I had stood for too long. But my vanity held me rigid. Aside from advantages to my career, I was waiting for a middle class tax cut to be approved. It is something the President has promised. I hoped it would pass in the next few minutes, without much dithering. If I waited, a refund might arrive—and who knows? Perhaps it would be a windfall, and then I could enjoy not just a sandwich, but a side, too, and a soda.
I had brought a powerful hunger; as I waited, this hunger intensified. Indeed, it was not just for food any longer. Now, I hungered for better wages nationally! My need to eat had paired with my zeal for social justice, splitting up my stomach like a two-bedroom apartment, and discussing politics in the shared living quarters.
Suddenly, the urge to picket was upon me—but just then, a girl happened along to help. She was sweet, and innocent, so I declined to lecture her. After some time more, a young man appeared. He was trustworthy, and naive, so I declined again. A third employee appeared, holding a mop. I told him that while I was stationary, I was a person, not a spill, and he moved along.
A fourth walked by, holding a platter of pickles with toothpicks stuck in them. I was famished, so I took one. Then, feeling duplicitous, I took another, saying it was for a close friend who had not arrived. I did not tell him that this friend had not been made, yet, either (though if he were as briny as I, or the pickle, he might become this friend).
Sensing displeasure in my voice, he asked if he could offer any help.

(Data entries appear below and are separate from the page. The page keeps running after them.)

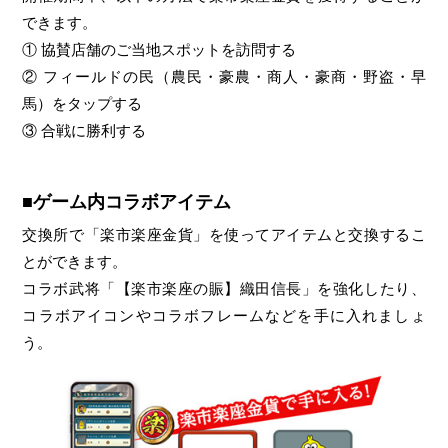
できます。
① 協賛店舗のご当地スポットを訪問する
② フィールドの民（農民・豪農・商人・豪商・野盗・早
馬）をタップする
③ 合戦に勝利する
■ゲーム内コラボアイテム
交換所で「楽市楽座金貨」を使ってアイテムと交換するこ
とができます。
コラボ武将「【楽市楽座の賑】織田信長」を強化したり、
コラボアイコンやコラボフレームなどを手に入れましょ
う。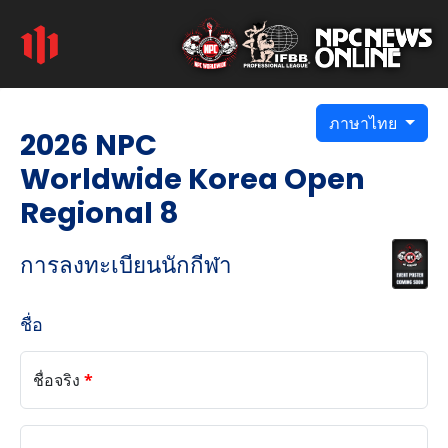
ภาษาไทย
2026 NPC
Worldwide Korea Open
Regional 8
การลงทะเบียนนักกีฬา
ชื่อ
ชื่อจริง
*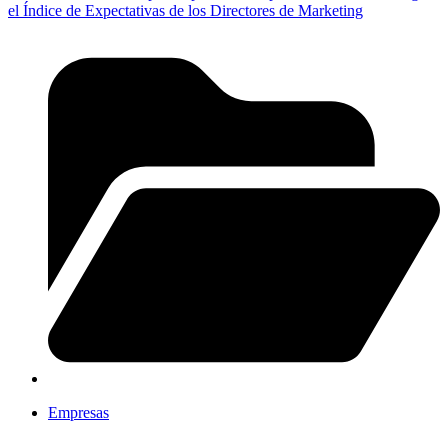
el Índice de Expectativas de los Directores de Marketing
Empresas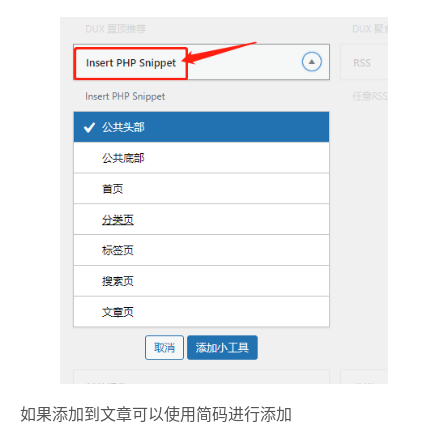
如果添加到文章可以使用简码进行添加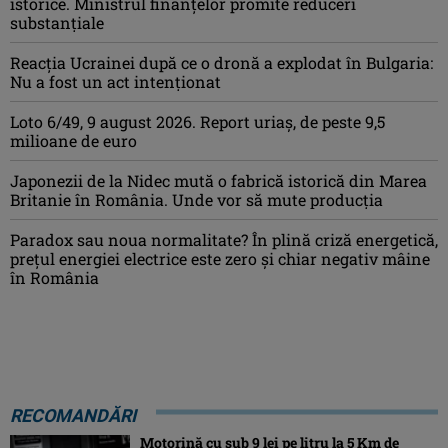
istorice. Ministrul finanțelor promite reduceri
substanțiale
Reacția Ucrainei după ce o dronă a explodat în Bulgaria:
Nu a fost un act intenționat
Loto 6/49, 9 august 2026. Report uriaș, de peste 9,5
milioane de euro
Japonezii de la Nidec mută o fabrică istorică din Marea
Britanie în România. Unde vor să mute producția
Paradox sau noua normalitate? În plină criză energetică,
prețul energiei electrice este zero și chiar negativ mâine
în România
RECOMANDĂRI
Motorină cu sub 9 lei pe litru la 5 Km de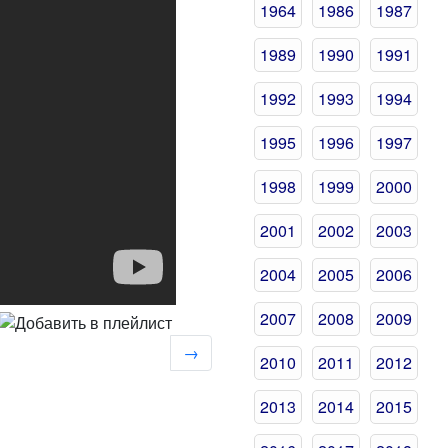
1964
1986
1987
1989
1990
1991
1992
1993
1994
1995
1996
1997
1998
1999
2000
2001
2002
2003
2004
2005
2006
2007
2008
2009
→
2010
2011
2012
2013
2014
2015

“Maybe,” I said, “if you lower the prices of these sandwiches.”
But that was impossible, he said. The price of labor was too high to cut back on what the shop charged.
“Labor?”
“We make fifteen dollars an hour,” he said, “at minimum.”
Then I understood! High wages weren’t the solution—they were the problem! I had it all politically backwards. Better to repeal the minimum wage, I decided, than to raise it. Do so, and you shall enjoy cheaper sandwiches in your stores.

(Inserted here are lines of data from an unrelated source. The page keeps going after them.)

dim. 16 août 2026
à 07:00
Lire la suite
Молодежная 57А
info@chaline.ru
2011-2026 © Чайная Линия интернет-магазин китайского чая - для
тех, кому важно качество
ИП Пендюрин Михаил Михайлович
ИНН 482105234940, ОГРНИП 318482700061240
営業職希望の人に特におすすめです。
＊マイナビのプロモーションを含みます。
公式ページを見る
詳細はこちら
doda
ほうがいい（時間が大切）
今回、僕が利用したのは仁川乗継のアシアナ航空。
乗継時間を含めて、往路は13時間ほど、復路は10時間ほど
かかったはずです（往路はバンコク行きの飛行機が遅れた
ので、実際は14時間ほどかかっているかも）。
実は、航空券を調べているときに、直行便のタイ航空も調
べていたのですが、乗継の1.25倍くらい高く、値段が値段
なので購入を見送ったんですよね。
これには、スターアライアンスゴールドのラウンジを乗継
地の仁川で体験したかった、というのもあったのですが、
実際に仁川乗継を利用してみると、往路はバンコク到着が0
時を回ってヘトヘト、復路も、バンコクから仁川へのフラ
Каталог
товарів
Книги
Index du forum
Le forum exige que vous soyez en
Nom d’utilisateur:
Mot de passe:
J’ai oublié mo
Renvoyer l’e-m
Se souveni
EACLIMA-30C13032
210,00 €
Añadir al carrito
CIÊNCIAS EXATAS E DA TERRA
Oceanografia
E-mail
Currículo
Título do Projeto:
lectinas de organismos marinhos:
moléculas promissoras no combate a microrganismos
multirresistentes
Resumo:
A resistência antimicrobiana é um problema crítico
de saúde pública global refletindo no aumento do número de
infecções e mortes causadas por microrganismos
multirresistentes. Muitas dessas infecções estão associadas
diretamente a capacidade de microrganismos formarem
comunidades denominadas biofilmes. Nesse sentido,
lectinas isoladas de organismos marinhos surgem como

I walked outside, holding my speared pickle aloft, and chanted for lower wages. But to my surprise, no rally formed. Oh, there was a line, and it ran around the block. But it was not there to picket. It was there to eat; and I soon found my words had little effect. Plus, it was cold—too cold for drawn-out political statements.
So, I walked to the grocer, bought bread, cheese and meat, went home and made a sandwich. And though it was good, it was not memorable, for it was not eaten in front of my peers. It proved nothing about my career potential. It passed through me like a land preservation bill: agreeably, and without much incident.